Estás parado en medio de una sala helada, desnudo y tiritando de frío, te han arrancado la vida de un solo golpe, te han apartado de tu mujer y de tus hijos después de apilarlos como cosas en vagones espectrales que los llevaron rumbo a la nada, estás solo en este mundo, vencido por la sed y el hambre, un hambre crónica desconocida por los hombres libres, atónito y en silencio porque no hay palabras para nombrar este horror, has descubierto que nuestra lengua no tiene palabras para expresar esta ofensa, la destrucción de un hombre, cuando te sacude el aullido de los que mandan y te enceguece el brillo de las navajas de afeitar y las máquinas de rapar que ellos traen, armas filosas con las que te dejarán más desnudo todavía, aturdido y solo.

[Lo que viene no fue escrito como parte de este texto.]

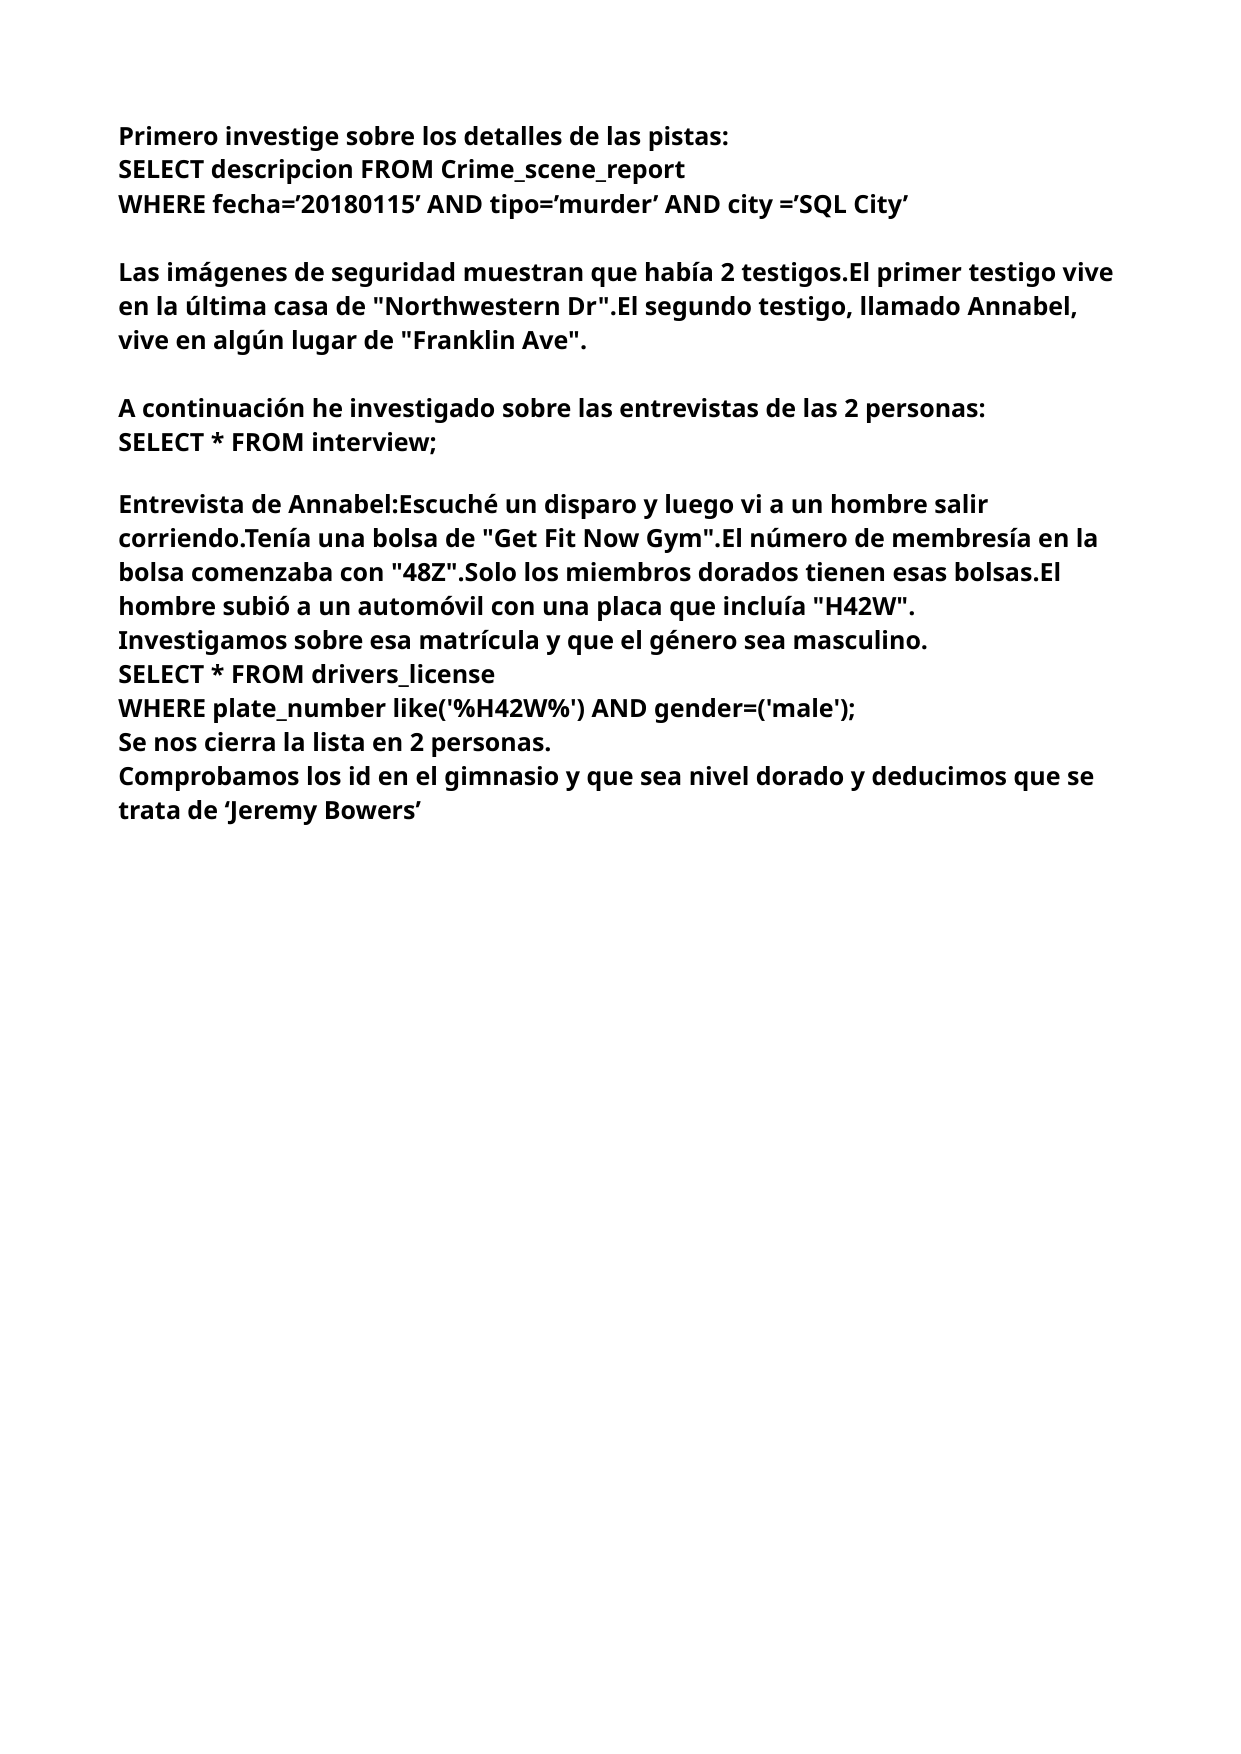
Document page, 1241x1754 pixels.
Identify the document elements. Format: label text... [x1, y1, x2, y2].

text SELECT * FROM interview; [118, 425, 1122, 459]
text WHERE fecha=’20180115’ AND tipo=’murder’ AND city =’SQL City’ [118, 186, 1122, 220]
text Las imágenes de seguridad muestran que había 2 testigos.El primer testigo vive en la última casa de "Northwestern Dr".El segundo testigo, llamado Annabel, vive en algún lugar de "Franklin Ave". [118, 254, 1122, 357]
text SELECT descripcion FROM Crime_scene_report [118, 152, 1122, 186]
text SELECT * FROM drivers_license [118, 657, 1122, 691]
text Investigamos sobre esa matrícula y que el género sea masculino. [118, 623, 1122, 657]
text Entrevista de Annabel:Escuché un disparo y luego vi a un hombre salir corriendo.Tenía una bolsa de "Get Fit Now Gym".El número de membresía en la bolsa comenzaba con "48Z".Solo los miembros dorados tienen esas bolsas.El hombre subió a un automóvil con una placa que incluía "H42W". [118, 486, 1122, 623]
text Se nos cierra la lista en 2 personas. [118, 725, 1122, 759]
text WHERE plate_number like('%H42W%') AND gender=('male'); [118, 691, 1122, 725]
text Comprobamos los id en el gimnasio y que sea nivel dorado y deducimos que se trata de ‘Jeremy Bowers’ [118, 759, 1122, 827]
text A continuación he investigado sobre las entrevistas de las 2 personas: [118, 391, 1122, 425]
text Primero investige sobre los detalles de las pistas: [118, 118, 1122, 152]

Estás ahora en una sala más pequeña ante un hombre de gesto hosco que grita en una lengua incomprensible; lleva en una mano un punzón de aguja corta con el que tatuará en tu antebrazo un número humillante y que, sin embargo, será tu contraseña en el campo de aniquilamiento, porque tan solo mostrarlo te darán un mendrugo de pan o un caldo y te entregarán una chaqueta y los zapatos para que te cubras, un trozo de pan que te dan cada mañana una vez que te vistes junto a tu litera diminuta y atraviesas la barraca y llegas a la zona de distribución, a veces aliviando tu vejiga como un animal mientras corres para no perder ni un segundo en busca de la comida, un trozo de pan que es tan solo un mendrugo que parece gigantesco en manos de tu vecino y pequeño hasta echarse a llorar en las tuyas.

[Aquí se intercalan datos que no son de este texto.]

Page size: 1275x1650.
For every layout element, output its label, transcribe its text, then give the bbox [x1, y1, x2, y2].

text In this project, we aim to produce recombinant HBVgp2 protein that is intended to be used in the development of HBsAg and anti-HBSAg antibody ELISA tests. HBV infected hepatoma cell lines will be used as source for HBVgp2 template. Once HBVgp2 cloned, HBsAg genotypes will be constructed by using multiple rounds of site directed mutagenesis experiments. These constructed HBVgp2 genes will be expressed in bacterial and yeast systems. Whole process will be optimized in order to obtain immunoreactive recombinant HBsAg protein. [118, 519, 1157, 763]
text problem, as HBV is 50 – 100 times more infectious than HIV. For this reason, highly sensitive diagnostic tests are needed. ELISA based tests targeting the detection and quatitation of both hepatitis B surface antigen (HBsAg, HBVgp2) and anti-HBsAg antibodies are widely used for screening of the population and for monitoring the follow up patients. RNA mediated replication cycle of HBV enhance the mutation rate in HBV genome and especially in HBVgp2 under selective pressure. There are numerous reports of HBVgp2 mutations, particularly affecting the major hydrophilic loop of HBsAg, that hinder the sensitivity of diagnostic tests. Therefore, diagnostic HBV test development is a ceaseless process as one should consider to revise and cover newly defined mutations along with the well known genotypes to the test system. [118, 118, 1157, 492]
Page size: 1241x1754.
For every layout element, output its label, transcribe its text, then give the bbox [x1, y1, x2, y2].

Estás caminando junto a otros rumbos a una montaña de carbón o una pila de vigas, el paso lento y mecánico, una coreografía de cuerpos espectrales y cráneos rapados, de miembros rígidos y músculos entumecidos, de pies tajeados por el frío y la nieve, cuerpos con un modo de andar extraño, inhumano, duro, como fantoches rígidos que sólo tuviesen huesos. Sos uno de los hombres útiles seleccionados para ser tan solo una bestia de carga, apenas una sombra de lo que has sido.
Estás durmiendo en el camastro angostísimo junto a un desconocido, sus pies junto a tu cabeza, los huesos salientes de uno clavándose en las caderas del otro, escuchando el murmullo desolado de los que saben que los aguarda la muerte en las cámaras de gas y el ruido del hambre de otros prisioneros, porque muchos chasquean los labios y baten las mandíbulas mientras sueñan que están comiendo, y casi todos sueñan con regresar a sus casas y dejar atrás este infierno de humillaciones y prohibiones donde ya se huele la muerte y no es deseable siquiera asearse, mucho menos hacerlo en el baño pestilente con su piso enlodado y húmedo de orines, aunque alguien te ha dicho que lavarse todos los días en el agua turbia del inmundo lavabo es prácticamente inútil a fines de la limpieza y la salud, pero es importantísimo como síntoma de un resto de vitalidad y necesario como instrumento de supervivencia moral.
Estás soñando con regresar a casa y al cobijo de los tuyos cuando una voz extranjera te arranca del sueño, de modo que la ilusoria barrera de las mantas cálidas, la frágil coraza del sueño, la evasión nocturna, aun tormentosa, caen hechas pedazos, y entonces empieza una nueva jornada de humillaciones en el campo donde has aprendido a sobrevivir, aunque la maquinaria perversa de los nazis te haya querido convertir en un animal entre animales, has aprendido que debías mantenerte en el mundo de los vivos para contarlo y comprendido que todos allí son esclavos sin ningún derecho, expuestos a cualquier ataque, abocados a una muerte segura, pero que han preservado una facultad y deben defenderla con todo vigor porque es la última: la facultad de negar el consentimiento.
Has dejado tu testimonio por escrito en libros excepcionales llenos de coraje y entereza moral: Hemos viajado hasta aquí en vagones sellados; hemos visto partir hacia la nada a nuestras mujeres y a nuestros hijos; convertidos en esclavos hemos desfilado cien veces ida y vuelta al trabajo mudo, extinguida el alma antes de la muerte anónima. No volveremos. Nadie puede salir de aquí para llevar al mundo, junto con la señal impresa en su carne, las malas noticias de cuanto en Auschwitz ha sido el hombre capaz de hacer con el hombre.